Work to do:
Reproduce every line of the material below without any change, omitting the pictures.

Stored entries:
-- begin --
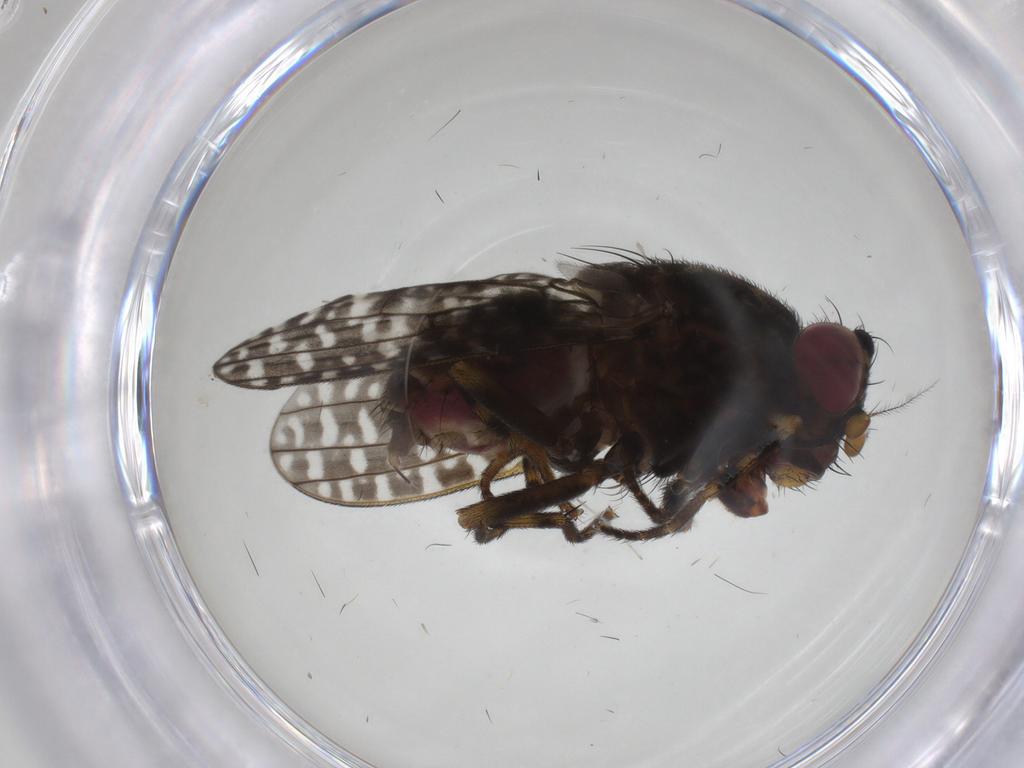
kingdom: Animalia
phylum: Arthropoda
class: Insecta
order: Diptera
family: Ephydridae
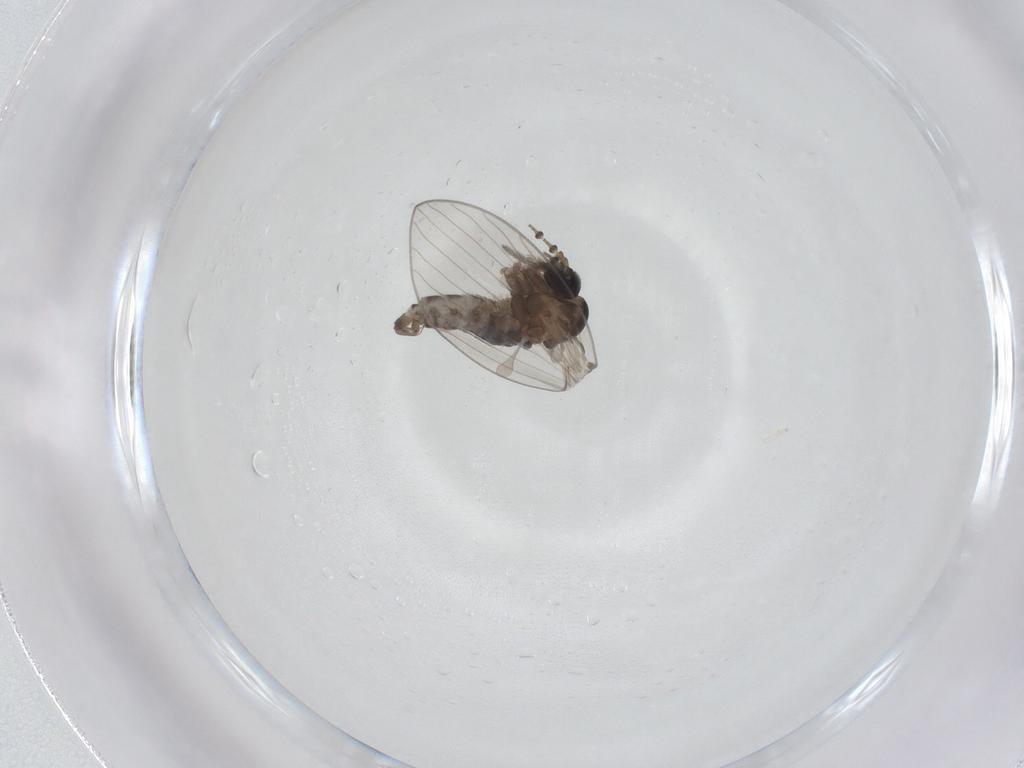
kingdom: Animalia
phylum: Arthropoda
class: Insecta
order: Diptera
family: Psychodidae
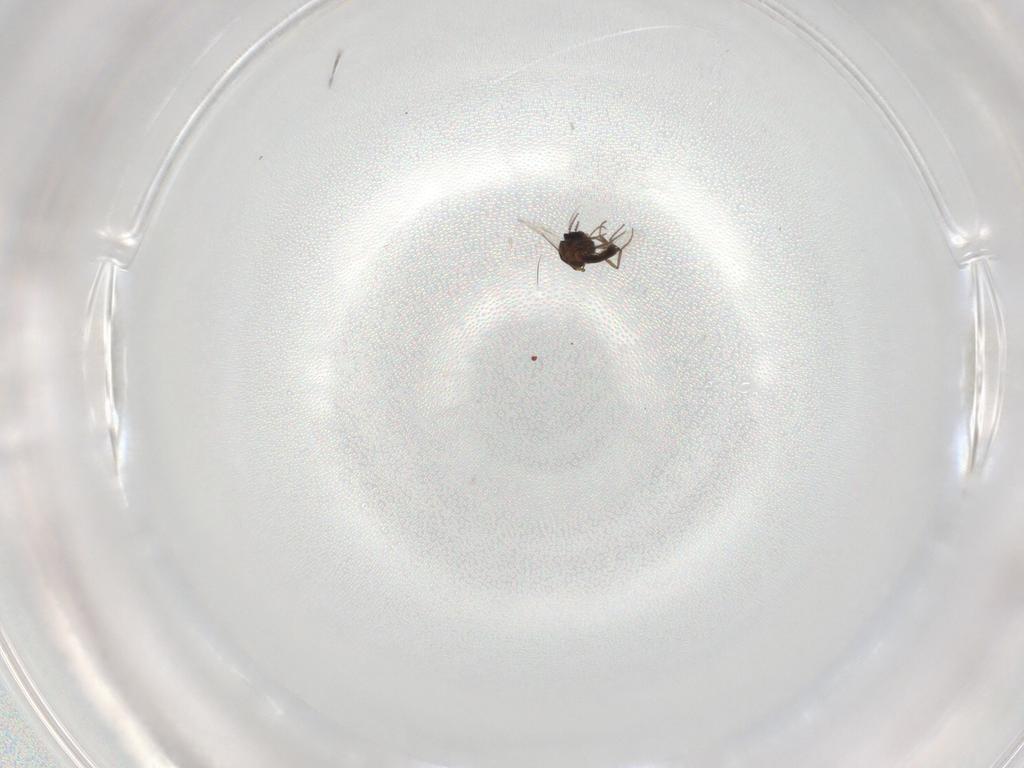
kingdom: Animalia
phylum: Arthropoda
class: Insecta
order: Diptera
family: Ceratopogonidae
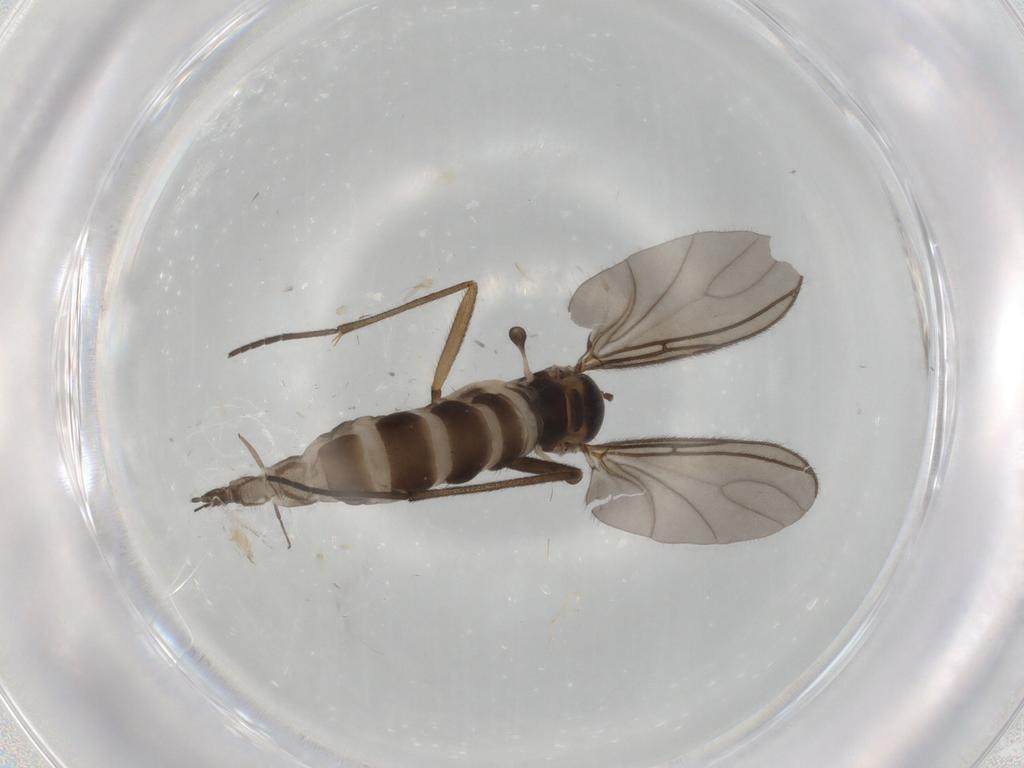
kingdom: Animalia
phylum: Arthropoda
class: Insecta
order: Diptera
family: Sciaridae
-- end --
Final result:
kingdom: Animalia
phylum: Arthropoda
class: Insecta
order: Diptera
family: Ephydridae
kingdom: Animalia
phylum: Arthropoda
class: Insecta
order: Diptera
family: Psychodidae
kingdom: Animalia
phylum: Arthropoda
class: Insecta
order: Diptera
family: Ceratopogonidae
kingdom: Animalia
phylum: Arthropoda
class: Insecta
order: Diptera
family: Sciaridae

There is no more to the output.